«Une ville, un club – ASV Lavaur», Ed. Privat
Décembre 2014
Privat est une vieille et respectable maison d’édition toulousaine. L’un des bijoux de Pierre Fabre qu’il aimait avec tendresse. Ce n’est pas un hasard si elle s’engage dans une belle aventure, raconter le rugby de nos terroirs. Un rugby qui, dans le sud-ouest, n’est pas qu’un sport mais un art de vivre, une camaraderie virile dans la fraternité et l’effort, l’amour du clocher et les embuscades de l’apéro où, comme l’écrit le corrézien Denis Tillinac[1], « on prend une cuite avant de prendre (chez soi) une engueulade ».
Le rugby à Lavaur est centenaire. Il s’est joué partout, au Théron, au Pastellier, bien plus tard au stade municipal, avenue Jacques Besse, puis aux Clauzades où il a enfin, dans une ville qui s’est épanouie, le cadre de sa renommée et de ses mérites. Longue histoire, belle histoire, digne d’une cité millénaire à laquelle Pierre Fabre eut le cœur de donner ce qu’il avait de meilleur : sa fidélité.

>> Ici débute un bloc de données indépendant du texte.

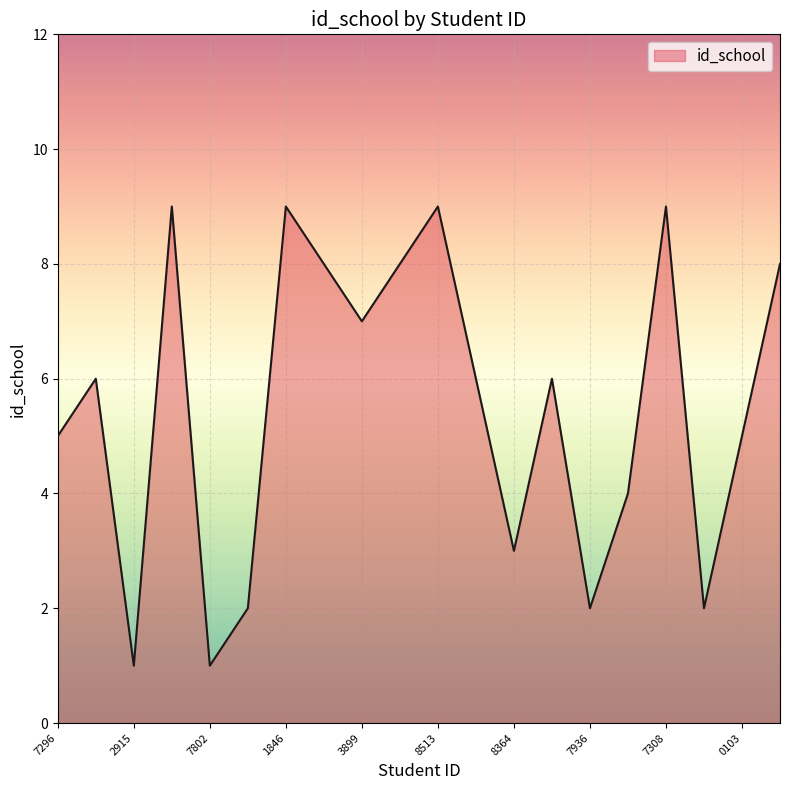

What is the maximum value shown in the chart?

9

De l’innombrable foule de ses joueurs, de ses entraîneurs et dirigeants, de ses bénévoles, de ses partenaires économiques et de ses spectateurs, surgissent les noms d’hommes qui ne trichent pas avec l’essentiel, les valeurs, qui ne font pas semblant : le rugby, ce n’est pas du cinéma.

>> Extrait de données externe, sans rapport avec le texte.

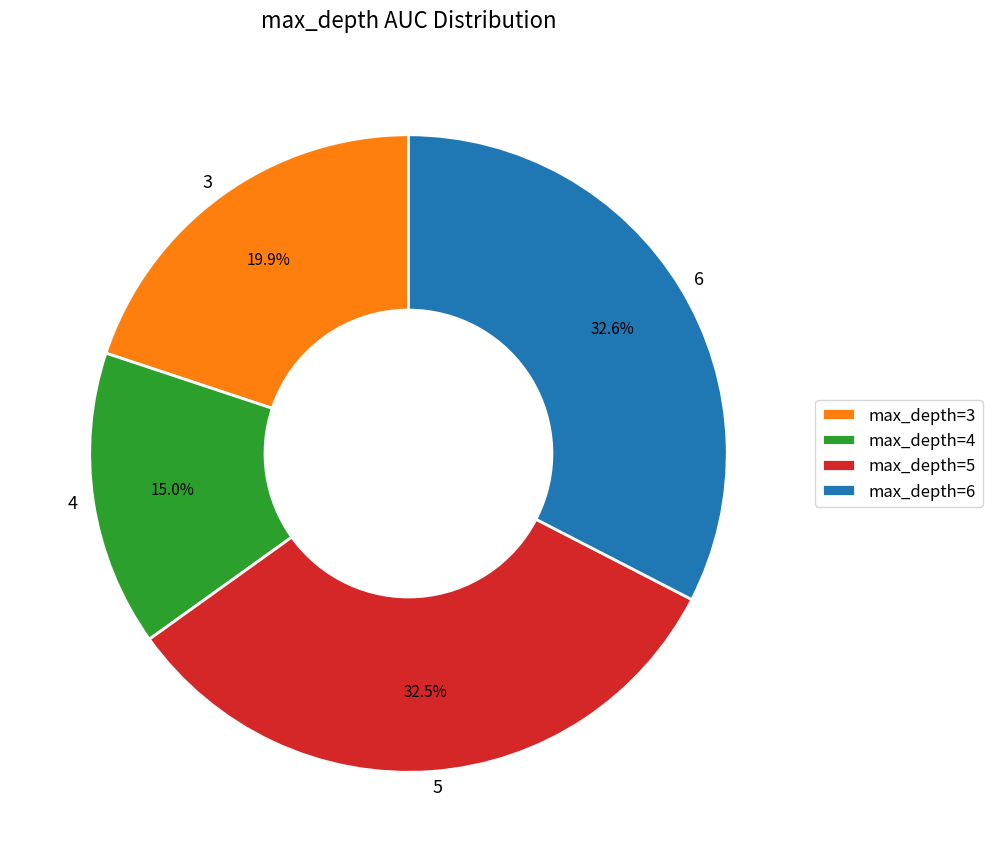

How many segments does this pie chart have?

4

Ce livre est, dans le fond, un hommage au bonheur. Le bonheur quand on gagne un titre de champion de France ou des Pyrénées, et qui se fête dans la fontaine des Trois-Grâces. Le bonheur de former des gamins qui n’oublieront pas que la jeunesse dure bien plus longtemps qu’on ne le croit. Le bonheur des repas d’avant-match où l’on se dit que « tout va se jouer » cet après-midi là, alors qu’en réalité rien n’est jamais gagné ni perdu, et qu’il faudra, le dimanche prochain, « remettre ça ! ». Bonheur des mères quand le fiston revient, genoux en sang et pommettes frottées, le maillot qui part illico au lavage, mais la tête haute en racontant avec quelques exagérations le « match de sa vie ». Et puis les grands-pères ! Ce ne sont pas les derniers dans les tribunes à commenter bruyamment l’action des « petits », qui ont dorénavant, trois têtes de plus qu’eux et des épaules de déménageurs.

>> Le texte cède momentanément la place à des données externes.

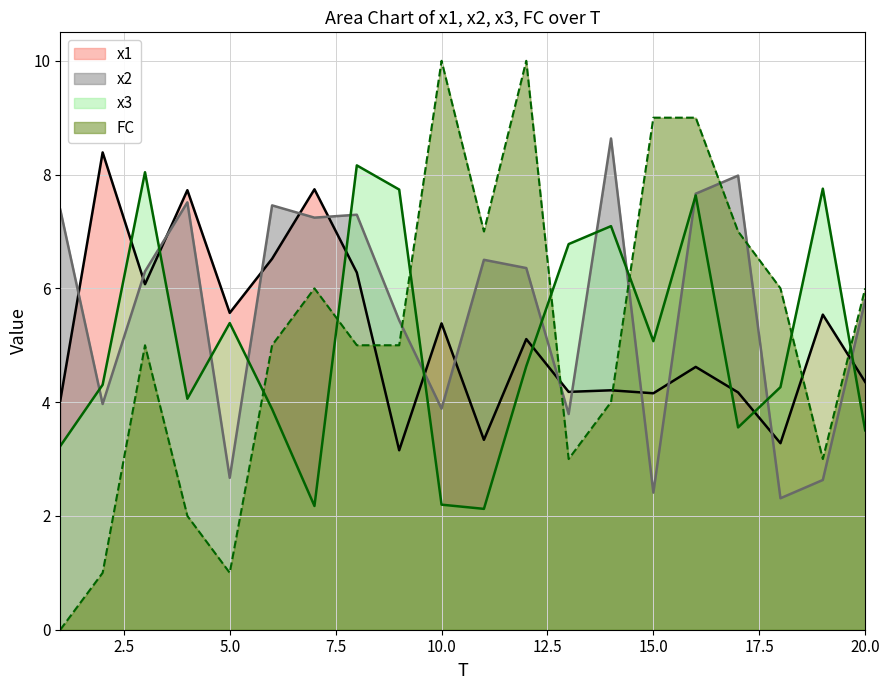

What is the average value of the x3 series?

5.1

Ce qu’il y a de beau dans le rugby de nos terroirs, c’est que les meilleurs ressemblent aux plus modestes. Et inversement. A la buvette, on se toise et on se respecte, on s’engueule en haussant les épaules et à la fin, en riant, avec une grande claque dans le dos, on prend un verre – dans un gobelet en plastique – puis les autres, « entre amis, et pas plus haut que le bord, hein ? ».
Bien sûr, le rugby a du céder aux modes du temps, l’argent, la pub, les pom-pom girls. Moins quand même chez nous qu’ailleurs : parce que dans les petites cités de terroir, on aime les traditions quand elles rassemblent dans le plaisir et la simplicité. C’est cela le bonheur à la française, celui qui donne la fierté d’être de quelque part, avec les copains que l’on n’oublie pas, surtout quand ils sont partis trop tôt.
[1] Petit dictionnaire amoureux de la France, Pocket, 2014.